__EXERCISE DETAILS__: Reproduce all of the lines below, keeping every character unchanged.

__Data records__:
--- START ---

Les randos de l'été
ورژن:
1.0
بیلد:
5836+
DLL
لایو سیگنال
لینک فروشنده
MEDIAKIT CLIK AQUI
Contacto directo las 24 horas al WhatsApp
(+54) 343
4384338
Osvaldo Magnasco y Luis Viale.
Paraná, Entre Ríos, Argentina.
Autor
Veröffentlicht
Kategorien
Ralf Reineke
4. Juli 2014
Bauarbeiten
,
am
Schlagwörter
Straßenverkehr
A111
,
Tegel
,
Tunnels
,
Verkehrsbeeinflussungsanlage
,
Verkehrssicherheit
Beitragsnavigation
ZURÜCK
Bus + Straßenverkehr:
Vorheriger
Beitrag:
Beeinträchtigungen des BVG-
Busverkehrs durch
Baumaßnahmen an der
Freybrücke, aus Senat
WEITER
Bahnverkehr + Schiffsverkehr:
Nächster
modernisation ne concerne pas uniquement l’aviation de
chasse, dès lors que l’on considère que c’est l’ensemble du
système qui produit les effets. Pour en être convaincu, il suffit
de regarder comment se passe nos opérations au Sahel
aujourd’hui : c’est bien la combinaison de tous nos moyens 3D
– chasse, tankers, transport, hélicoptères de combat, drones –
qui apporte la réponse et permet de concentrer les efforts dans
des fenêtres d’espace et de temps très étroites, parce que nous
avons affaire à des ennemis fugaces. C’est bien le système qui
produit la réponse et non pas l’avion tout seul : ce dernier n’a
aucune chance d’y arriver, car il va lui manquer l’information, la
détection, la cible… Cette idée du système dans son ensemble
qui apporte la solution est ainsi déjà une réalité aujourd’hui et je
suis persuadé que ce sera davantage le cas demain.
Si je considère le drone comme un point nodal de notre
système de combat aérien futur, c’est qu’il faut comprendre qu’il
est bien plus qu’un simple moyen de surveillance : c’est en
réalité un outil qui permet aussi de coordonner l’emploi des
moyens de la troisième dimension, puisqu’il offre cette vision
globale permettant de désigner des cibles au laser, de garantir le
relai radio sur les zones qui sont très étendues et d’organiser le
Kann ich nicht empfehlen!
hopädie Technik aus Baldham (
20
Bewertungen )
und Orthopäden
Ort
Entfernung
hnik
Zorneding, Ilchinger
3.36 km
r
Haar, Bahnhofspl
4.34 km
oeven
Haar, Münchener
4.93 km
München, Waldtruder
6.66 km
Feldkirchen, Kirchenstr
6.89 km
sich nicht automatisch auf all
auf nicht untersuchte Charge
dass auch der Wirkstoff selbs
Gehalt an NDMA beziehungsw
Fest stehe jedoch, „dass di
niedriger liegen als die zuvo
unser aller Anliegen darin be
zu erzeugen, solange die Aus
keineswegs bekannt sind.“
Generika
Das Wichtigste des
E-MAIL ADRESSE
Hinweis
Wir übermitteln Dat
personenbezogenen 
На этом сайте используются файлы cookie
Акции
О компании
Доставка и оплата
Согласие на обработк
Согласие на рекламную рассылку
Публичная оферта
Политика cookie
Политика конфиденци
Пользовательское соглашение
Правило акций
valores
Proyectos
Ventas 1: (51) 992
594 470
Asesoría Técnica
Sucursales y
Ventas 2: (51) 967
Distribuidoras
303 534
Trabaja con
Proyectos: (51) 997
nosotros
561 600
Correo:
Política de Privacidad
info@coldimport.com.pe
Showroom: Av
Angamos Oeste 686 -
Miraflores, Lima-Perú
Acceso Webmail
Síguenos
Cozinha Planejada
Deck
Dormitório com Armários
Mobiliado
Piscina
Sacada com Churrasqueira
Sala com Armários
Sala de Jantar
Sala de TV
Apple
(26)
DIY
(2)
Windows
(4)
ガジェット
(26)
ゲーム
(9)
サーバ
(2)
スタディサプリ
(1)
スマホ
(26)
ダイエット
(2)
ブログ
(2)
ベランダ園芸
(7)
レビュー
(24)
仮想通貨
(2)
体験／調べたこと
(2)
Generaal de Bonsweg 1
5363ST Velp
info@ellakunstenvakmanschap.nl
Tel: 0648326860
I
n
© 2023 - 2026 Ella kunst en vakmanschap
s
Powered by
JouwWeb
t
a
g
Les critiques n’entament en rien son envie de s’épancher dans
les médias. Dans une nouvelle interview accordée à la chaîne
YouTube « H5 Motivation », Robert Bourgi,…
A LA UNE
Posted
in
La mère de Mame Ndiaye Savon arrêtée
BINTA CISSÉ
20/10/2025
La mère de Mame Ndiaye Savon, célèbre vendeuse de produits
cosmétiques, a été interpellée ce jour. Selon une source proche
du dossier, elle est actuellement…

--- END ---

__EXERCISE ANSWER__:
Les randos de l'été
ورژن:
1.0
بیلد:
5836+
DLL
لایو سیگنال
لینک فروشنده
MEDIAKIT CLIK AQUI
Contacto directo las 24 horas al WhatsApp
(+54) 343
4384338
Osvaldo Magnasco y Luis Viale.
Paraná, Entre Ríos, Argentina.
Autor
Veröffentlicht
Kategorien
Ralf Reineke
4. Juli 2014
Bauarbeiten
,
am
Schlagwörter
Straßenverkehr
A111
,
Tegel
,
Tunnels
,
Verkehrsbeeinflussungsanlage
,
Verkehrssicherheit
Beitragsnavigation
ZURÜCK
Bus + Straßenverkehr:
Vorheriger
Beitrag:
Beeinträchtigungen des BVG-
Busverkehrs durch
Baumaßnahmen an der
Freybrücke, aus Senat
WEITER
Bahnverkehr + Schiffsverkehr:
Nächster
modernisation ne concerne pas uniquement l’aviation de
chasse, dès lors que l’on considère que c’est l’ensemble du
système qui produit les effets. Pour en être convaincu, il suffit
de regarder comment se passe nos opérations au Sahel
aujourd’hui : c’est bien la combinaison de tous nos moyens 3D
– chasse, tankers, transport, hélicoptères de combat, drones –
qui apporte la réponse et permet de concentrer les efforts dans
des fenêtres d’espace et de temps très étroites, parce que nous
avons affaire à des ennemis fugaces. C’est bien le système qui
produit la réponse et non pas l’avion tout seul : ce dernier n’a
aucune chance d’y arriver, car il va lui manquer l’information, la
détection, la cible… Cette idée du système dans son ensemble
qui apporte la solution est ainsi déjà une réalité aujourd’hui et je
suis persuadé que ce sera davantage le cas demain.
Si je considère le drone comme un point nodal de notre
système de combat aérien futur, c’est qu’il faut comprendre qu’il
est bien plus qu’un simple moyen de surveillance : c’est en
réalité un outil qui permet aussi de coordonner l’emploi des
moyens de la troisième dimension, puisqu’il offre cette vision
globale permettant de désigner des cibles au laser, de garantir le
relai radio sur les zones qui sont très étendues et d’organiser le
Kann ich nicht empfehlen!
hopädie Technik aus Baldham (
20
Bewertungen )
und Orthopäden
Ort
Entfernung
hnik
Zorneding, Ilchinger
3.36 km
r
Haar, Bahnhofspl
4.34 km
oeven
Haar, Münchener
4.93 km
München, Waldtruder
6.66 km
Feldkirchen, Kirchenstr
6.89 km
sich nicht automatisch auf all
auf nicht untersuchte Charge
dass auch der Wirkstoff selbs
Gehalt an NDMA beziehungsw
Fest stehe jedoch, „dass di
niedriger liegen als die zuvo
unser aller Anliegen darin be
zu erzeugen, solange die Aus
keineswegs bekannt sind.“
Generika
Das Wichtigste des
E-MAIL ADRESSE
Hinweis
Wir übermitteln Dat
personenbezogenen 
На этом сайте используются файлы cookie
Акции
О компании
Доставка и оплата
Согласие на обработк
Согласие на рекламную рассылку
Публичная оферта
Политика cookie
Политика конфиденци
Пользовательское соглашение
Правило акций
valores
Proyectos
Ventas 1: (51) 992
594 470
Asesoría Técnica
Sucursales y
Ventas 2: (51) 967
Distribuidoras
303 534
Trabaja con
Proyectos: (51) 997
nosotros
561 600
Correo:
Política de Privacidad
info@coldimport.com.pe
Showroom: Av
Angamos Oeste 686 -
Miraflores, Lima-Perú
Acceso Webmail
Síguenos
Cozinha Planejada
Deck
Dormitório com Armários
Mobiliado
Piscina
Sacada com Churrasqueira
Sala com Armários
Sala de Jantar
Sala de TV
Apple
(26)
DIY
(2)
Windows
(4)
ガジェット
(26)
ゲーム
(9)
サーバ
(2)
スタディサプリ
(1)
スマホ
(26)
ダイエット
(2)
ブログ
(2)
ベランダ園芸
(7)
レビュー
(24)
仮想通貨
(2)
体験／調べたこと
(2)
Generaal de Bonsweg 1
5363ST Velp
info@ellakunstenvakmanschap.nl
Tel: 0648326860
I
n
© 2023 - 2026 Ella kunst en vakmanschap
s
Powered by
JouwWeb
t
a
g
Les critiques n’entament en rien son envie de s’épancher dans
les médias. Dans une nouvelle interview accordée à la chaîne
YouTube « H5 Motivation », Robert Bourgi,…
A LA UNE
Posted
in
La mère de Mame Ndiaye Savon arrêtée
BINTA CISSÉ
20/10/2025
La mère de Mame Ndiaye Savon, célèbre vendeuse de produits
cosmétiques, a été interpellée ce jour. Selon une source proche
du dossier, elle est actuellement…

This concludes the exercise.